- _Aufgabenstellung_
Stimmen die drei Aussagen mit dem Auszug über die Fußballdebatte überein? Antworte jeweils mit Ja oder Nein und zitiere die entscheidenden Worte des Auszugs wörtlich.
(a) Stefan Reiter sagt, dass er nach der Beurlaubung zerstört sei.
(b) Stefan Reiter hat das Spiel am Vortag auf Sky gesehen.
(c) Alfred Tatar moderierte den Live-Talk.

- _Textauszug_
Stefan Reiter: „Ich bin nicht zerstört oder am Boden“

  • Stefan Reiter: „Wenn man im Dezember einen Nachfolger sucht, dann denkt man sich seinen Teil“
  • Frenk Schinkels über Transferflops: „Warum gibt es so viele Scheidungen auf der Welt?“
  • Martin Scherb: „Trainer des Tabellenführers zu sein ist wie mit einem tollen Sportauto zu fahren“
  • Sky-Experte Alfred Tatar: „Ich sehe in St. Pölten keine Vereinsstrategie“


Wien, 13.02.2017.
Zu Gast bei „Talk & Tore – Die Tipico Fußballdebatte“ waren am Sonntag, 12.02.2017 der ehemalige Ried-Manager Stefan Reiter, Altach-Trainer Martin Scherb, St. Pölten-Sportdirektor Frenk Schinkels und Sky-Experte Alfred Tatar. Hier einige Aussagen des von Martin Konrad moderierten Live-Talks.

Stefan Reiter:

hat den ersten Schock der Beurlaubung gut verdaut: Es ist ja nicht von heute auf morgen passiert sonder nur von heute auf morgen medial bekannt geworden. Deshalb ist es für mich nicht so emotional. Ich bin auch nicht zerstört oder am Boden. Im Gegenteil, ich fühle mich gut und kann damit gut umgehen.

wird weiterhin der SV Ried treu bleiben: Mein Herz wird auch in den nächsten Jahrzehnten der SV Guntamatic Ried gehören. Da zittert man natürlich mit und ich habe auch natürlich gestern das Spiel auf Sky gesehen.

hält seinen Stil als Manager nicht für überholt:

Es gibt bei sowas immer zwei Meinungen und beide haben wahrscheinlich ihre Berechtigung. Unser neuer Vorstand ist der Meinung, dass der Verein mit einer anderen Person und frischem Wind wieder eine neue Startegie ausarbeiten und an alte Erfolge anschließen kann. Ich habe eben meine Strategie und die war ja nicht so unerfolgreich. Ich habe sie auch nicht stur 20 Jahre gleich gelassen sondern habe sie auch in den letzten Jahren den Gegebenheiten angepasst. Aber es ist nun so und das muss man hinnehmen und akzeptieren.

über den Vorwurf, dass fehlende Anpassungsfähigkeit ausschlaggebend war: Stur bin ich vielleicht schon, aber verändern oder anpassen sind zwei Paar Schuhe. Ich passe mich vielleicht nicht so an, aber beim verändern kommt es auch darauf an, was man verändern soll. Wenn es einen klar definierten Auftrag gibt, dann kann ich was verändern, wenn ich davon überzeugt bin. Ich bin ja auch sportlich der Hauptverantwortliche.

- _Datenzeilen_
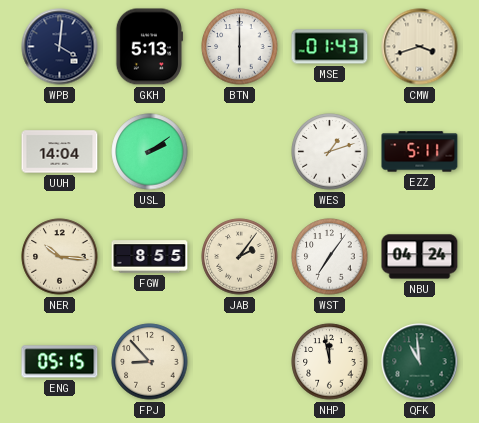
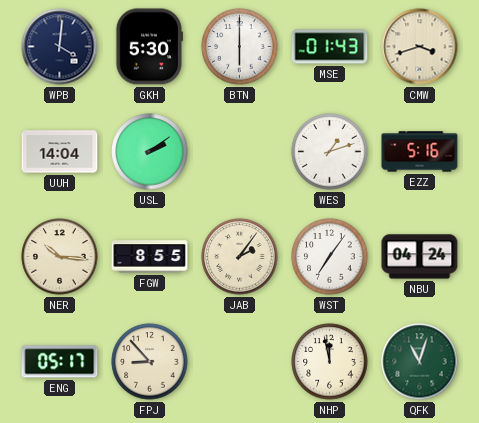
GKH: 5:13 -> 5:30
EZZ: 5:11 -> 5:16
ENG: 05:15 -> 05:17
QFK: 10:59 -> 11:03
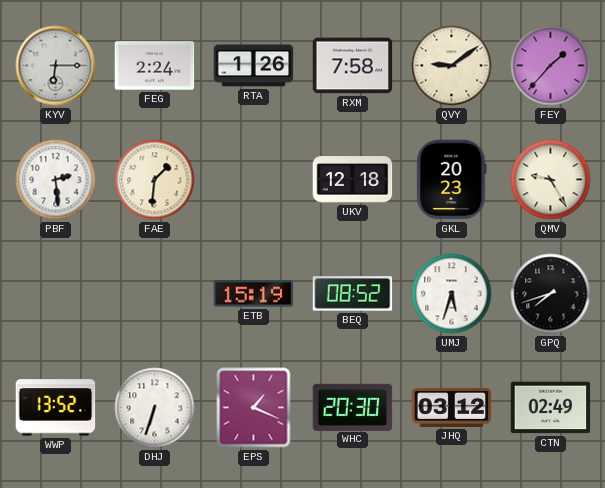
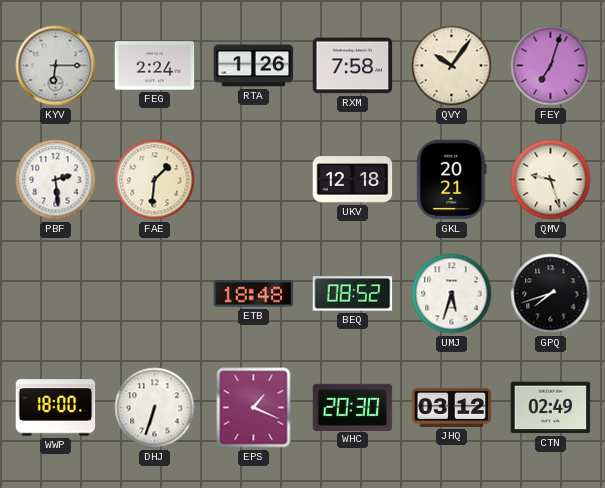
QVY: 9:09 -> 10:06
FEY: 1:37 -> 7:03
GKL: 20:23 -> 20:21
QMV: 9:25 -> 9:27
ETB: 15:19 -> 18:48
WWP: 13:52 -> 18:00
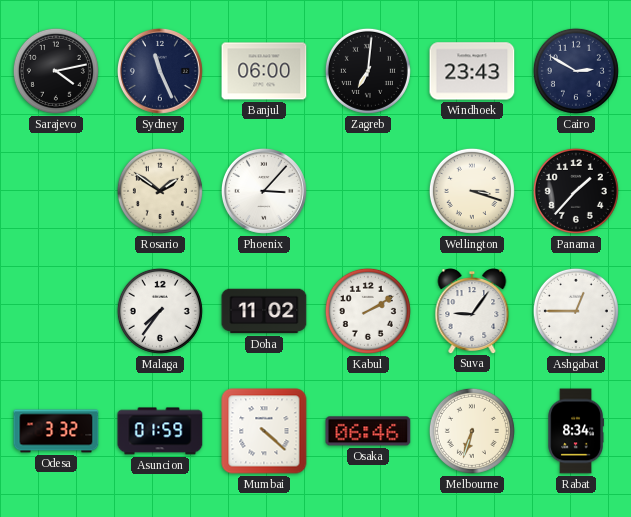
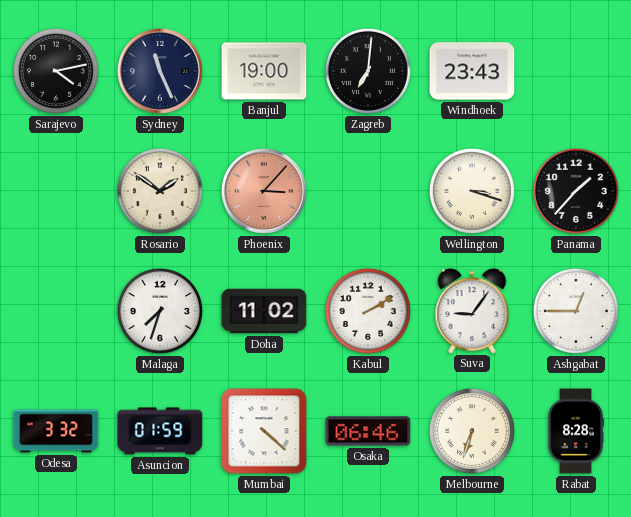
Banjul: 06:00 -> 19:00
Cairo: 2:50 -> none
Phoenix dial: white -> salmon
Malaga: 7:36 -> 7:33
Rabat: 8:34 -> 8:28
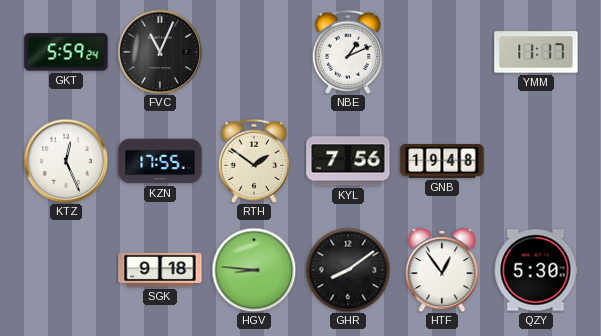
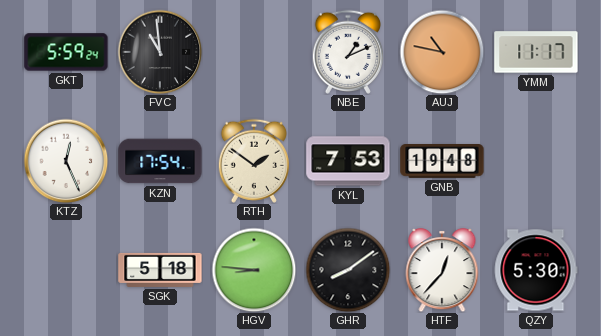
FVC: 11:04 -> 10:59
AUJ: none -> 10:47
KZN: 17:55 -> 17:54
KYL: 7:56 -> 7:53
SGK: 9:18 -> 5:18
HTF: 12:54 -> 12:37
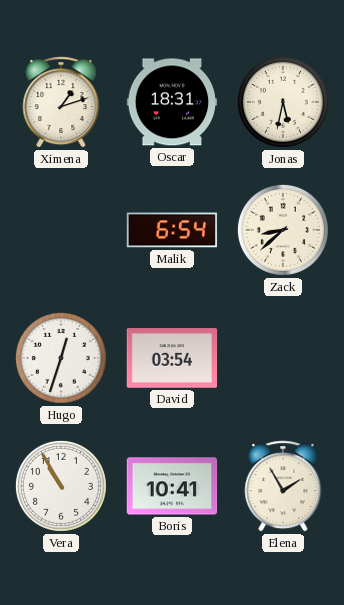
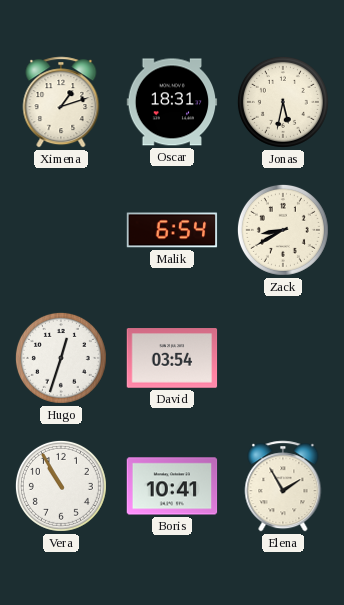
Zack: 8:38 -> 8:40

- _Lösung_
(a) Nein: „Ich bin auch nicht zerstört oder am Boden.“
(b) Ja: „ich habe auch natürlich gestern das Spiel auf Sky gesehen.“
(c) Nein: „des von Martin Konrad moderierten Live-Talks“